What you need to do:
Please continue the forum thread about clogged oil passages in the Chrysler 2.7 engine, starting after its last post.

Passage given:

Is it the 2.7 motor? The issue may not be the bearings, but clogged passages feeding them. If it is the 2.7, then switch to synthetic, and keep a regular oil change schedule. The 2.7's had issues with clogged oil passages. Conventional oil would "coke-up" and block passages. If you have 4 hours to kill, Google "2.7, chrysler, problems"
 
It is the 2.7. Have the new bearings now. Do you think the passages will clear out or do I have to fish something through them, havent assembled the crank rods yet. The pan looks fairly clean but the oil was dirty.
 
Don't know that engine but if you can prime it try this. On my son's furd engine we drained it filled it with a jug of WD40 primed while turning by hand, drained that. Filled with some decent used oil, primed and turned. Drained that then filled with new and primed. Sound like a real ordeal, but wasn't that bad with two of us going at it and it did help. My dad told me in the 50's they would fill them with coal oil and started the thing, go figure.

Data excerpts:

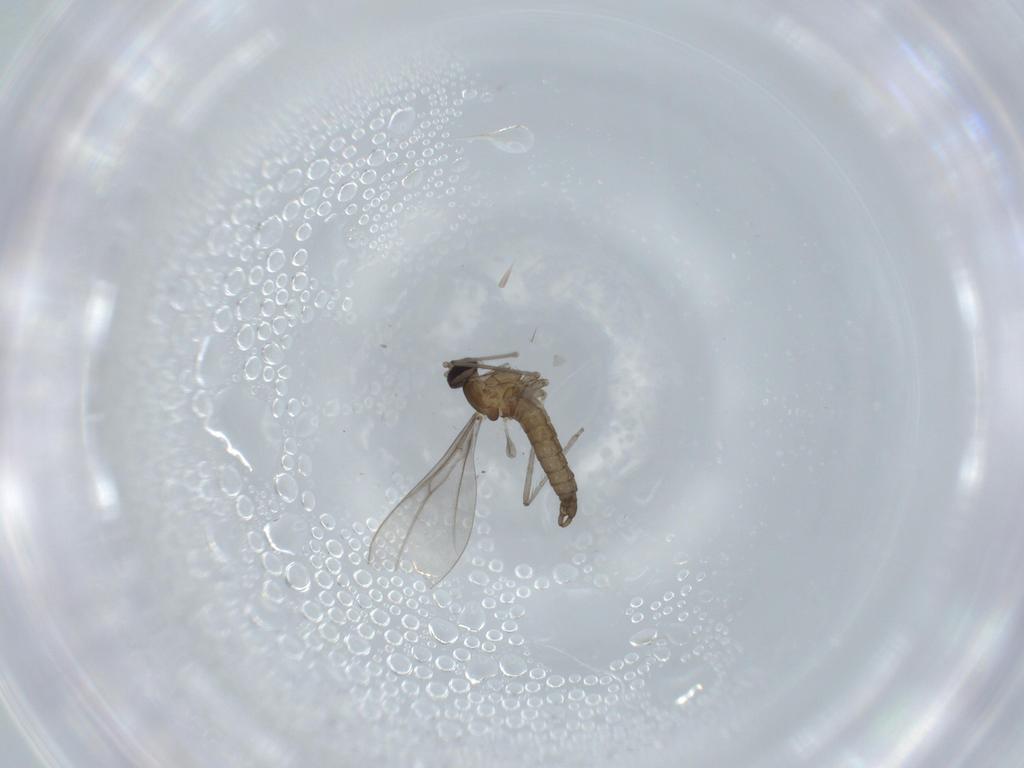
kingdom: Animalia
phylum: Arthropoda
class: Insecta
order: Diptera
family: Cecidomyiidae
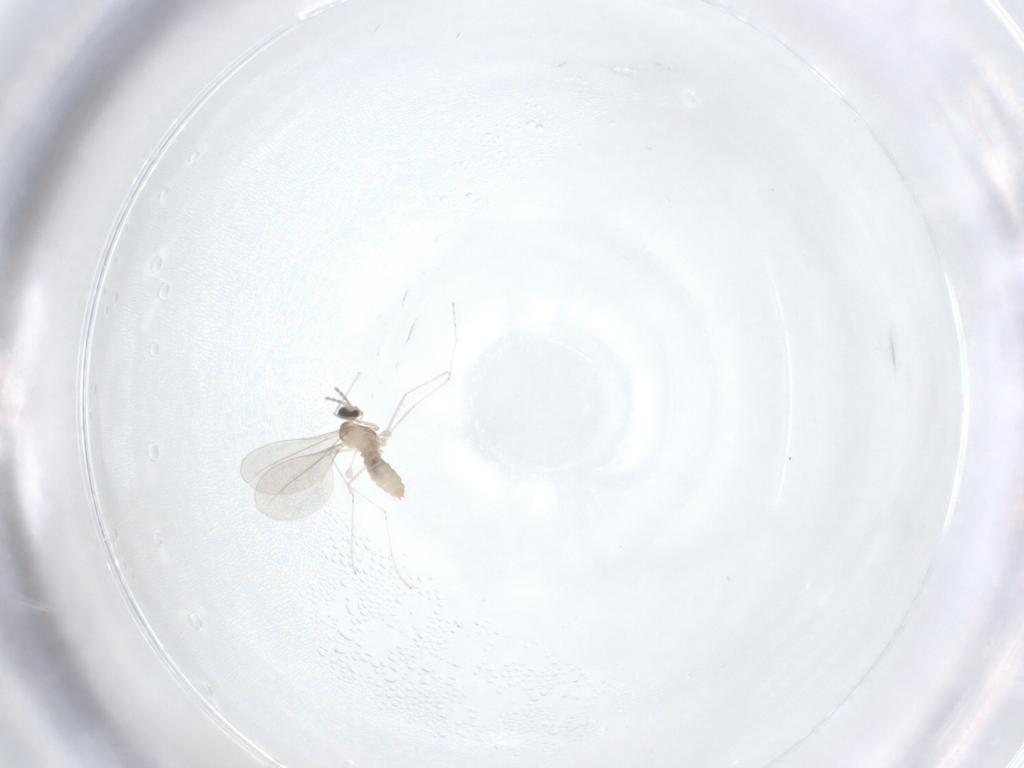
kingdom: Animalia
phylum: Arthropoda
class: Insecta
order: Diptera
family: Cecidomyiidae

* * *

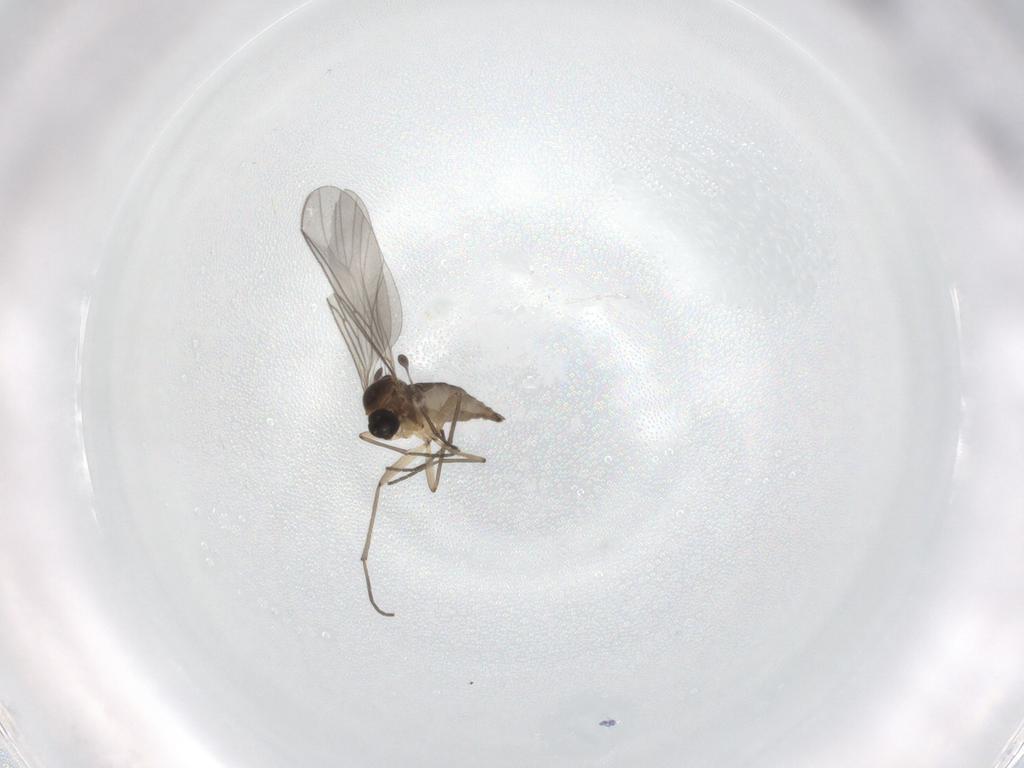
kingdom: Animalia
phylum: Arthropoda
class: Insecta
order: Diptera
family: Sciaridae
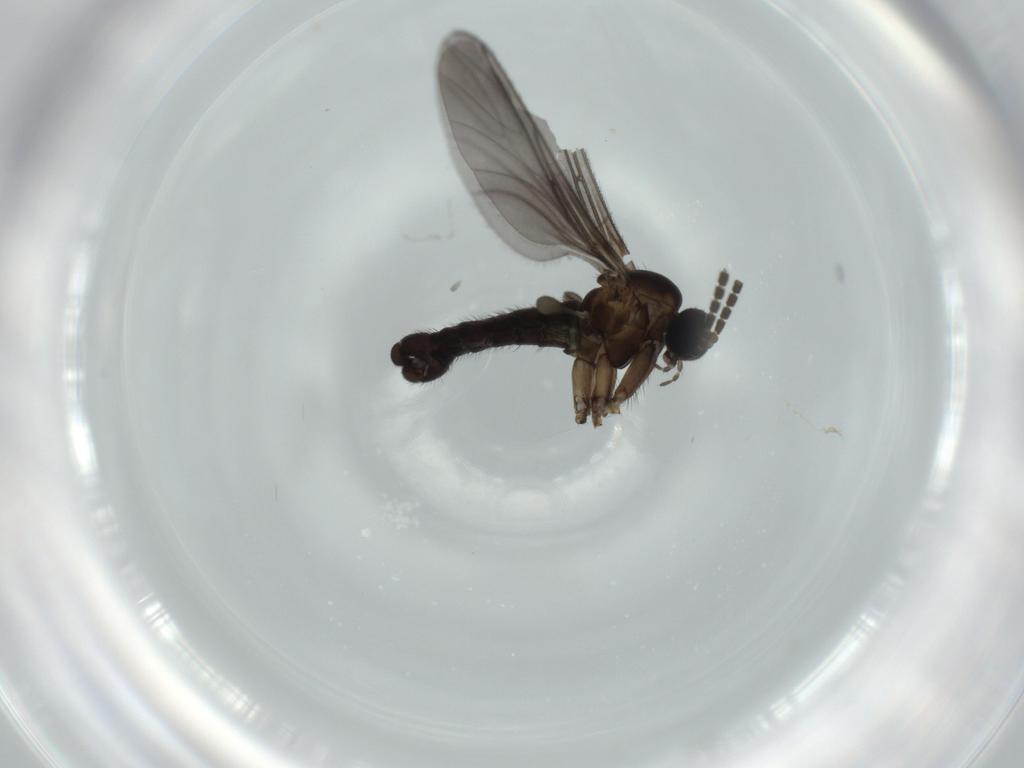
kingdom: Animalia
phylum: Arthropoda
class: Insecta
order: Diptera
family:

Reply to the exercise:
The general consensus is that the passages were too small/ too close/ to little flow near the high heat parts of the block. That would cause conventional motor oil to bake, or "coke", further reducing the available flow through these hot areas. A process that will feed on itself till oil starvation causes failure. The timing chain tensioner also relies on oil pressure for its operation [another common failure on these motors]. Reduced oil pressure to it causes the chain to slacken, and then catastrophic failure. I dont see that rodding the passages is possible with the crank in the car, but if the issue is near the oil feed holes in the crank, then some poking around with copper wire shouldn't hurt it. In some of the forums discussing the fixes for this motor, flushing was discussed as a double-edged sword. It may remove crap, but that means that the crap is now mobile, and may end up in a smaller, or worse spot! The one thing that was agreed upon, was the use of synthetic oils due to their great resistance to thermal breakdown. If anyone reading this has more advice, I'd like to hear it also. Sorry to bring you down with the info about this motor. You started out with a simple repair, but now you may feel like you have a time bomb there.